You swallow your frustration.
People-pleasing isn’t about being nice.
When you didn’t receive unconditional love as a child, you learned that love had to be earned.
By being good.
By being helpful.
By never being a problem.
The pattern becomes so automatic that you might not even know what you actually want anymore.
Your preferences got buried so deep under everyone else’s needs that finding them feels like archaeology.
6) Avoiding conflict at all costs
The thought of confrontation makes your stomach churn.
You’d rather suffer in silence than risk a disagreement.
Even small conflicts feel catastrophic.
In my family, conflict meant either explosive anger or crushing silence.
There was no middle ground, no healthy disagreement.
So I learned to be a human shock absorber, managing everyone else’s emotions to keep the peace.
This avoidance doesn’t create peace, though.
It creates resentment that builds like pressure in a sealed container.
Eventually, something has to give.
7) Struggling with emotional regulation
Some days you feel nothing at all.
Other days, everything feels overwhelming.
A small disappointment can spiral into despair.
A minor criticism can replay in your mind for weeks.
When children don’t receive consistent affection and emotional attunement, they don’t learn how to regulate their own emotions.
Nobody showed them how to calm down when upset or how to sit with difficult feelings without drowning.
So as adults, we swing between extremes.
Shutting down completely or feeling everything at once.
The middle ground, where most people live, feels foreign and unstable.
8) Difficulty trusting others
You wait for the other shoe to drop in relationships.
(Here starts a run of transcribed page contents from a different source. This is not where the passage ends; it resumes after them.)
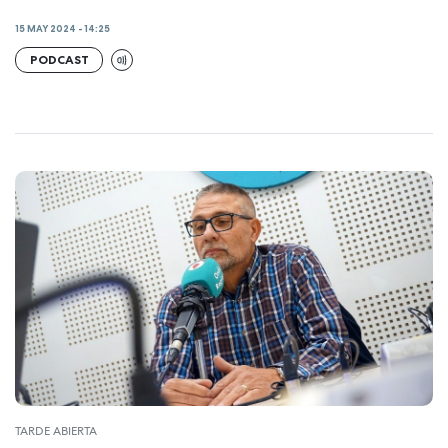
15 MAY 2024 - 14:25
PODCAST
TARDE ABIERTA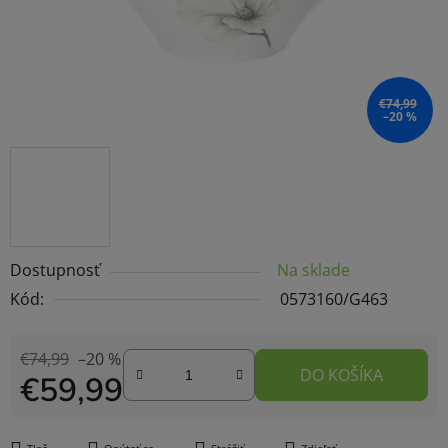
€74,99
–20 %
Dostupnosť
Na sklade
Kód:
0573160/G463
€74,99
–20 %
DO KOŠÍKA
€59,99
Jednotková cena: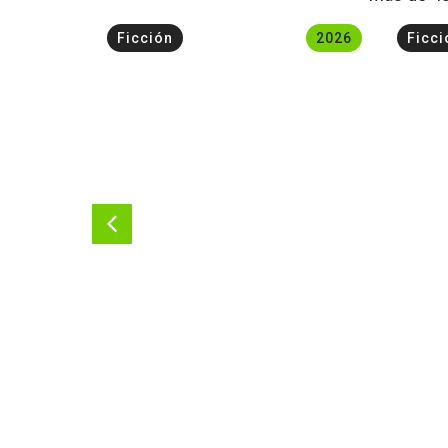
2023
Ficción
2026
Ficci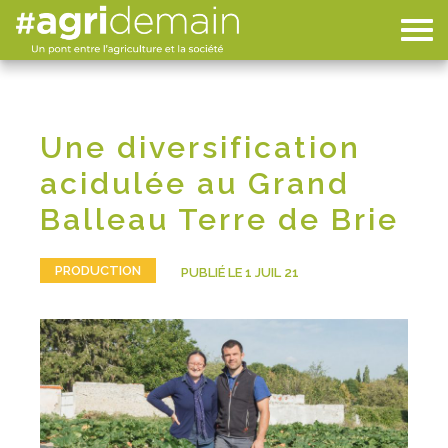
Une diversification
acidulée au Grand
Balleau Terre de Brie
PRODUCTION
PUBLIÉ LE 1 JUIL 21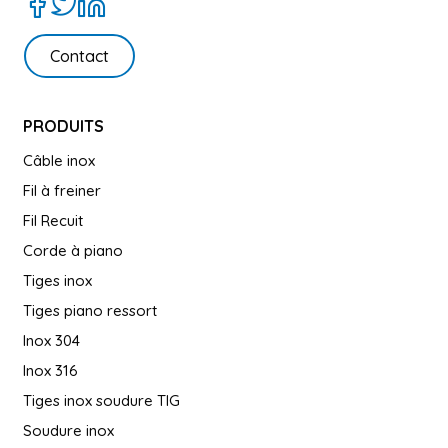
Contact
PRODUITS
Câble inox
Fil à freiner
Fil Recuit
Corde à piano
Tiges inox
Tiges piano ressort
Inox 304
Inox 316
Tiges inox soudure TIG
Soudure inox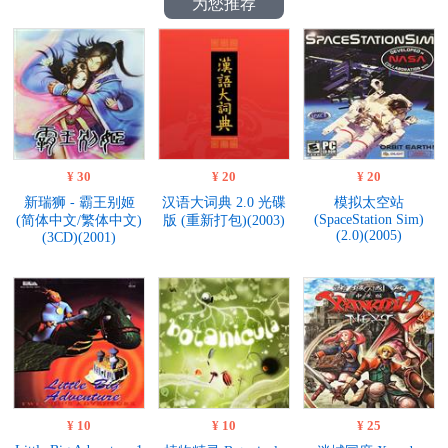
为您推荐
¥ 30
¥ 20
¥ 20
新瑞狮 - 霸王别姬
汉语大词典 2.0 光碟
模拟太空站
(SpaceStation Sim)
(简体中文/繁体中文)
版 (重新打包)(2003)
(2.0)(2005)
(3CD)(2001)
¥ 10
¥ 10
¥ 25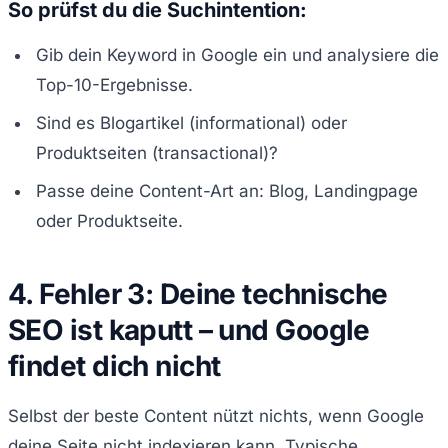
So prüfst du die Suchintention:
Gib dein Keyword in Google ein und analysiere die
Top-10-Ergebnisse.
Sind es Blogartikel (informational) oder
Produktseiten (transactional)?
Passe deine Content-Art an: Blog, Landingpage
oder Produktseite.
4. Fehler 3: Deine technische
SEO ist kaputt – und Google
findet dich nicht
Selbst der beste Content nützt nichts, wenn Google
deine Seite nicht indexieren kann. Typische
You look for hidden motives in kindness.
You test people, sometimes without realizing it, to see if they’ll leave.
Trust requires consistency, and if that wasn’t part of your childhood experience, trusting feels like jumping off a cliff blindfolded.
I remember calling my therapist after a particularly good date, convinced something must be wrong with the guy because he seemed genuinely interested in me.
My nervous system couldn’t compute kindness without conditions.
The saddest part?
Sometimes we push away the very people who could love us well because we don’t trust that their love is real.
Final thoughts
Reading through these behaviors might feel like looking in a mirror.
I know because I’ve lived most of them.
The good news is that recognizing these patterns is the first step to changing them.
Our childhood experiences shaped us, but they don’t have to define us forever.
Through therapy, mindfulness practices, and a lot of patient self-compassion, I’ve learned to apologize less and ask for what I need more.
To sit with discomfort without running.
To trust that I’m worthy of love just as I am.
The work isn’t easy, and it isn’t quick.
But every small step toward healing these old wounds is a step toward the life you deserve.
One where you don’t have to earn love by being perfect, helpful, or invisible.
What patterns do you recognize in yourself?
And more importantly, which one are you ready to start healing?